Getting the reciever started, and rebooting

Is it required to go into the Tvheadend interface and hit play after reboot, or should it just reconnect?

I have had to hit “Play” on a few different screens in random order before it ever seemed to start working; and I haven’t been able to figure out quite what the correct procedure is,

What does “Continuity error: X => Y” mean?

Any luck on opening the source code?

Thanks!

What usually works for me is clicking the Play in either the Services tab or Channels tab if you mapped the service. What I’m not 100% sure is whether this needs to be done after rebooting. I believe it doesn’t need to be done across reboots. I have just power-cycled my Pi, and when it got back up, it was tuned into the correct transponder.

I’m not the sat expert, so I’m not sure what continuity error is, but our sat guy says “Don’t worry about them, that’s normal.” I think it happens when packets arrive in unexpected order or something like that.

I think it’ll be a couple of months before we can properly address this.
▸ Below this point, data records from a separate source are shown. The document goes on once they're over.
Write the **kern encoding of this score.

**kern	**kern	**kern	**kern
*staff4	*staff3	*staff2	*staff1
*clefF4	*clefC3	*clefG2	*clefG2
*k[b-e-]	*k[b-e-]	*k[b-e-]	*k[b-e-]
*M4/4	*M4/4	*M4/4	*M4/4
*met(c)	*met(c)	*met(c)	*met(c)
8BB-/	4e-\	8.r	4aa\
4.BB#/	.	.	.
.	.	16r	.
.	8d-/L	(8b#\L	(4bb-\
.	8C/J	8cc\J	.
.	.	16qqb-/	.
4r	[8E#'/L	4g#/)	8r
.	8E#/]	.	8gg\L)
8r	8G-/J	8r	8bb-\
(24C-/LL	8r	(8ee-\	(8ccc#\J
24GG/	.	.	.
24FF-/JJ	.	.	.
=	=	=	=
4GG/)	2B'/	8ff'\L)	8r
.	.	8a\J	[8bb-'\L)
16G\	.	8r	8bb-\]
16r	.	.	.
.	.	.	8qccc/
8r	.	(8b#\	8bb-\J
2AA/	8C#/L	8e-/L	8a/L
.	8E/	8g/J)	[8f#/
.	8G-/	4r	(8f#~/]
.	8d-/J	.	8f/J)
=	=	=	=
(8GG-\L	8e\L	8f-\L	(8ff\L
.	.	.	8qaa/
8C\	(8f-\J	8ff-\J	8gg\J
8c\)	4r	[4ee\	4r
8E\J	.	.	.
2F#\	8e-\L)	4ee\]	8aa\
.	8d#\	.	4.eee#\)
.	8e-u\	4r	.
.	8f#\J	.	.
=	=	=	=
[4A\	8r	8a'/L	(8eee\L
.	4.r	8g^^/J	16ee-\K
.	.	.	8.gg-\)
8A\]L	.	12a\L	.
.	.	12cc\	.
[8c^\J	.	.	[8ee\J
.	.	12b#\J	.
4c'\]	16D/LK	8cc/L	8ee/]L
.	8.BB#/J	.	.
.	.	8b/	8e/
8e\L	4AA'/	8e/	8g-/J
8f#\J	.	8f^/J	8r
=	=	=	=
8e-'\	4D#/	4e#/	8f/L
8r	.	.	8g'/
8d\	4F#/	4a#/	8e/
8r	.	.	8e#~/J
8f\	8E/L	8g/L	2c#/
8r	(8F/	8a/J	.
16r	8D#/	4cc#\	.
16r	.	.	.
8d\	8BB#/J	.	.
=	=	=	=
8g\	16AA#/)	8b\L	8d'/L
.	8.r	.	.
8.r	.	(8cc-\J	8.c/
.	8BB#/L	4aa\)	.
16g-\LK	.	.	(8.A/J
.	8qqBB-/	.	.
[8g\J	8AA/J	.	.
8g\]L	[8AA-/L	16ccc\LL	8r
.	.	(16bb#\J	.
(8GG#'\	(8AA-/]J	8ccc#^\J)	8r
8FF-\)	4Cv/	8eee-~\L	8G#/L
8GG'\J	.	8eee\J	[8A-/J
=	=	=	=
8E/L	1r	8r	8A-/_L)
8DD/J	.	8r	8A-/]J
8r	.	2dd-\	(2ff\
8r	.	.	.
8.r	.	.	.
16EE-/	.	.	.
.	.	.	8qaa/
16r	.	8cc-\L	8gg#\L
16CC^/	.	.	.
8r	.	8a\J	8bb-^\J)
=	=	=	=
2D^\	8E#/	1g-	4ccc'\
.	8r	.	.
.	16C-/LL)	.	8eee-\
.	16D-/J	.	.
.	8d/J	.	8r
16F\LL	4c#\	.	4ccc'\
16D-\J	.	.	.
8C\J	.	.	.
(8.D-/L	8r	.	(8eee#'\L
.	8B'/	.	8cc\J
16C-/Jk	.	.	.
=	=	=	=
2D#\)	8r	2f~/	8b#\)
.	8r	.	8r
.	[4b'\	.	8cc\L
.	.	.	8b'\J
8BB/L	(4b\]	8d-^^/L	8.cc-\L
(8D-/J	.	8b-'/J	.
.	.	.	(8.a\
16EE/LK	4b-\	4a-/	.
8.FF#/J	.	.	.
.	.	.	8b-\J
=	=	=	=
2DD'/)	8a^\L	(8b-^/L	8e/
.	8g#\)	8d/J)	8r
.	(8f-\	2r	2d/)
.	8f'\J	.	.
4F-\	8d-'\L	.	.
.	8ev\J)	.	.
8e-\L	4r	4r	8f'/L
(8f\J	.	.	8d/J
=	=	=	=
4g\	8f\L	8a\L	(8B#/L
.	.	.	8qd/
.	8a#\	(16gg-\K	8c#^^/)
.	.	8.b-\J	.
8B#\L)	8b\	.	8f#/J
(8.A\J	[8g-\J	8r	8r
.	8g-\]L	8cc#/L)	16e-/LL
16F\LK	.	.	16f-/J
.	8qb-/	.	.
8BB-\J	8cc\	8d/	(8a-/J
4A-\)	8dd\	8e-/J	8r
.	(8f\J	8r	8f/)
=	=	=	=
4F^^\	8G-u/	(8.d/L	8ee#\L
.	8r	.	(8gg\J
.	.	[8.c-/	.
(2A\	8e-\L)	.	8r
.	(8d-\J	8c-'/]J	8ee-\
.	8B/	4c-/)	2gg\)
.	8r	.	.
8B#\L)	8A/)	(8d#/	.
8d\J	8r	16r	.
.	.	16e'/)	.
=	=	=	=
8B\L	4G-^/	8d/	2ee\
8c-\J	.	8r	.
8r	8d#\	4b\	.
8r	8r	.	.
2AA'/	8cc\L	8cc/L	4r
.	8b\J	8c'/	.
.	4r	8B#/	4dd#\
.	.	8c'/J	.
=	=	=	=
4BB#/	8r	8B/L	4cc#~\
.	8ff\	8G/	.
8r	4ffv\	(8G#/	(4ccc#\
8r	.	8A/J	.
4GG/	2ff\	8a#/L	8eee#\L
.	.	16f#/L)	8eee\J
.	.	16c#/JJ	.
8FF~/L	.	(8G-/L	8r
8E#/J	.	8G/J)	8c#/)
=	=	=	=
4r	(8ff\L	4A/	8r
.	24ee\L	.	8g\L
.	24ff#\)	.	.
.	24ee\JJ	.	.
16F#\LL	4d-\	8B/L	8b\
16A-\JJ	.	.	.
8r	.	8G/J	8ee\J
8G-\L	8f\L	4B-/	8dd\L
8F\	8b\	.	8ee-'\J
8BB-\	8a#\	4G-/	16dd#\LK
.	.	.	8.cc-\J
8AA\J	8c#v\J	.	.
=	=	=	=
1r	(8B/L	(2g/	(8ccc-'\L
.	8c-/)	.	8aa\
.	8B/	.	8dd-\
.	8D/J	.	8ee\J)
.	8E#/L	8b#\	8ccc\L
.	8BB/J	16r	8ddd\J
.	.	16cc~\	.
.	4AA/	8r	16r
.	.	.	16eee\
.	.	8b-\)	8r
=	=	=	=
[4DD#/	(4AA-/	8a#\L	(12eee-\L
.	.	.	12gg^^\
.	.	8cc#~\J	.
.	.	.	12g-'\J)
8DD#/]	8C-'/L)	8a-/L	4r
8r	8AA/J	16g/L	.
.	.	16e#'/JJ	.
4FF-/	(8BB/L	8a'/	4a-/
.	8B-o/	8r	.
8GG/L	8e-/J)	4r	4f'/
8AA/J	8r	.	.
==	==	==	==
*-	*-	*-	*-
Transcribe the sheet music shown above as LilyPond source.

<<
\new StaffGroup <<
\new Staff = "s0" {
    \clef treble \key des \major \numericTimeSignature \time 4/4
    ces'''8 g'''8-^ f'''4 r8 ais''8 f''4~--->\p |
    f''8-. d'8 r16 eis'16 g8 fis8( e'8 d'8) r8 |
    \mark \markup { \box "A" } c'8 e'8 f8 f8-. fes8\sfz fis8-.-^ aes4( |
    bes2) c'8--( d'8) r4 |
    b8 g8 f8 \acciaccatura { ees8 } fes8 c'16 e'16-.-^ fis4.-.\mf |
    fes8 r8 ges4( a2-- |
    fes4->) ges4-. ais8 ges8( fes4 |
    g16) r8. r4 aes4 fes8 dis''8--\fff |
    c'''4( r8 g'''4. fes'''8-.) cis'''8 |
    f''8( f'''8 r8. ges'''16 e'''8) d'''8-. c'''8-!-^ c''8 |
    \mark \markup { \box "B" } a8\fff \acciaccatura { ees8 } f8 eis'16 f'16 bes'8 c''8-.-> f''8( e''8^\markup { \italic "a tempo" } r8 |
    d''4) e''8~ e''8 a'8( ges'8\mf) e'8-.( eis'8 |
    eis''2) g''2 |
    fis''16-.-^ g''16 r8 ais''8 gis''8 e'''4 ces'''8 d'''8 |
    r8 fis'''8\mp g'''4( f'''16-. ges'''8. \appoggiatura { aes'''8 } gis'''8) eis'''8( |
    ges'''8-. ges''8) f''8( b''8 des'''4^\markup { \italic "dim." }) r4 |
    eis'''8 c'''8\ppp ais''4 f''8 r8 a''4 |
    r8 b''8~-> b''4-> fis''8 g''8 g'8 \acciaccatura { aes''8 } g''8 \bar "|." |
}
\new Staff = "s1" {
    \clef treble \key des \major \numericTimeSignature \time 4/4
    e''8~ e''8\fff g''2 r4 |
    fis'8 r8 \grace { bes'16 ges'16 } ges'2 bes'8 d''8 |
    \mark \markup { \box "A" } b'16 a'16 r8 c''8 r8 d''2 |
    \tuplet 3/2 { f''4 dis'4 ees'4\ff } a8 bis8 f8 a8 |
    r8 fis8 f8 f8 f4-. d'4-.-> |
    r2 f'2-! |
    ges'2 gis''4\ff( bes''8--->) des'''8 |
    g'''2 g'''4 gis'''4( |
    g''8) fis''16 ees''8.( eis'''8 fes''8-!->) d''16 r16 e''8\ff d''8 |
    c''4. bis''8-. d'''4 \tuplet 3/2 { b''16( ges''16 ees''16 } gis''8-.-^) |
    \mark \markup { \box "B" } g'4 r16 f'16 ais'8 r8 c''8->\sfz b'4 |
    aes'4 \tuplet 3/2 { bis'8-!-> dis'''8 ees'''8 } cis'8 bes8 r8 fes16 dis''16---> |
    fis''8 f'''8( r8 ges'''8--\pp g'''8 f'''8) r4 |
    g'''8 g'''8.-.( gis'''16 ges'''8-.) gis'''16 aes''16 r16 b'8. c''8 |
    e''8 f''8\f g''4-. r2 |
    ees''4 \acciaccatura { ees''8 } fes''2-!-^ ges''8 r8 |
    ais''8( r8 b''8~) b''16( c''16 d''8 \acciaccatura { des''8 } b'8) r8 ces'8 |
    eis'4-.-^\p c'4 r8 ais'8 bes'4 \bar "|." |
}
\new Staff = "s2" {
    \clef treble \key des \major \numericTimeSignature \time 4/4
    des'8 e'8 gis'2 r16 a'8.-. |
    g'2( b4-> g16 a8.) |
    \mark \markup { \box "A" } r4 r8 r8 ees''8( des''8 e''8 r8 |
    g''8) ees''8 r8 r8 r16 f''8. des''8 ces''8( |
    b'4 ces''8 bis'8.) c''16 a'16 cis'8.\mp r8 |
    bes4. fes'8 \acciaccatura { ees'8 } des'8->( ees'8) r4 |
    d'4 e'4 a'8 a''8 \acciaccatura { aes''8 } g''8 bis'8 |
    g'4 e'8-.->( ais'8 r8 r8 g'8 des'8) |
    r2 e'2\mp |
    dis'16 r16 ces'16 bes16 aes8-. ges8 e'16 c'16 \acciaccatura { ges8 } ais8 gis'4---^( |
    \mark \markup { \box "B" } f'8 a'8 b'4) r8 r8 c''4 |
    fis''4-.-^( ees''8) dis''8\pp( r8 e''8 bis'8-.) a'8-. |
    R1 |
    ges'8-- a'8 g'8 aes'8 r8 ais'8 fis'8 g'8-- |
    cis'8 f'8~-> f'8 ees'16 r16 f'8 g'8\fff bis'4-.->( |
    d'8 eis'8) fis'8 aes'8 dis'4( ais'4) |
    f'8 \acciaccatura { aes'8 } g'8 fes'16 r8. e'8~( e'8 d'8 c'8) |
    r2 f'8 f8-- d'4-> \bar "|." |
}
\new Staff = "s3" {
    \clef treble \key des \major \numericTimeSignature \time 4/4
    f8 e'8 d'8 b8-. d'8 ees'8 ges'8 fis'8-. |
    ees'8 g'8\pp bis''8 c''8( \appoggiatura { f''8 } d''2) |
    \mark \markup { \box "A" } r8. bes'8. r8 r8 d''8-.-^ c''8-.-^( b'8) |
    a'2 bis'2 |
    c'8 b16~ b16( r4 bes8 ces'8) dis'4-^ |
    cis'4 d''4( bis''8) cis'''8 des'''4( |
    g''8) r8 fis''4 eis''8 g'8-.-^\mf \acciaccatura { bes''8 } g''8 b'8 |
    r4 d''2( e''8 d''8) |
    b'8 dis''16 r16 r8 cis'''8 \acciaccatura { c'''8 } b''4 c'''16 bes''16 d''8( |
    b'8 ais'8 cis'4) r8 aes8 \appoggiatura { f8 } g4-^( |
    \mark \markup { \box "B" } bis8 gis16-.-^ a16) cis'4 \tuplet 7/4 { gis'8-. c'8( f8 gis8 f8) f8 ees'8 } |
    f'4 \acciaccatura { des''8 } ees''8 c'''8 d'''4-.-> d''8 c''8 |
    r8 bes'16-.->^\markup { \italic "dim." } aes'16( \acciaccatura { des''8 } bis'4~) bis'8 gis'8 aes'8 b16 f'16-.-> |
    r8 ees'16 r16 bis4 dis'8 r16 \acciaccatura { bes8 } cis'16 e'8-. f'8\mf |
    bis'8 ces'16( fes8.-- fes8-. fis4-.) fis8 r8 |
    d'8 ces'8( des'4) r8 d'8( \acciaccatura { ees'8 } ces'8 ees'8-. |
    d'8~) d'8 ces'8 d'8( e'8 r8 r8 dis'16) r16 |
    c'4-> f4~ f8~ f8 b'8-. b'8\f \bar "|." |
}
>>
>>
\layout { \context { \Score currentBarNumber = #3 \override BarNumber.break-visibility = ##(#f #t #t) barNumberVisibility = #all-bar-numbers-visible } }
So the ONDD does require the channel to be pre-tuned then? Yes, I seem to have noticed that it will at least sometimes reboot tuned, but I think if turned off it required intervention.

I’m anxious to see the code because I want to see if there’s some way for me to set this up so that it runs more reliably without intervention after power outages and such.

Can you give just a short description of how the ONDD actually gets the datastream from the device? It doesn’t seem to actually connect to tvheadend.

I’m getting a lot of those continuity errors, possibly because of weak signal? I seem to get less complete files when I see more of them anyway. I haven’t had a file complete for a few days now, and previously I was seeing about one article every 20 minutes or so.

Thanks for the prompt reply!

I can’t tell you the nitty-gritty of how it works, but it does not require TV Headend. In fact, it can tune in on its own if passed correct command line arguments, but it doesn’t have built-in documentation so it’s a bit difficult to remember. Here’s what I’ve been told by the engineer that works on it:

ondd can tune direct, without the need for tvheadend. I
haven’t verified, but I have my doubts that tvheadend maintains a constant
tune.

The args are:
-f frequency to tune to in Mhz
-s symbol rate in ksym
-p Vertical or Horiontal
-t enable 22Khz tone

So for Galaxy 19 here which id 12.177Ghz Vertical, with a
universal LNB is:

ondd -f $((12177-10600)) -s 23000 -p V -t

So as you can see, the main advantage is that TVHeadnend does its share of work to stay tuned (or so it appears, anyway). Either way, as long as the tuner is tuned in, ondd can use the LinuxTV API to get the data. I believe this applies generally to any LinuxTV API client, but I’m not an expert in that domain.

Another interesting thing you may want to take a look at is the database ONDD uses to track downloads, which is located at /var/lib/ondd/ondd.db. It’s an SQLite database.

Awesome.
I will test this. Eliminating the need for TVHeadend would be wonderful.

Thanks :smile:

That’s one of the future goals for the archive manager, along with a mechanism to keep the tuner tuned in.

Ok, after seeing some weird things (like I’m sure it wasn’t tuned in, then I see 4 new files the next morning, etc), I have a theory about TVHeadend and how it ‘maintains’ the tune.

I had idle scanning turned on in TV adapter settings. I think this gave me the illusion that TVHeadend actively tunes in when the tune is lost. If I disable this option, it immediately tunes out and never tunes back in unless I ask for a channel’s video stream.

While idle scanning is pretty effective, I’m not 100% sure it is tuned in all the time, so I think it’s worth keeping the channel on as often as possible.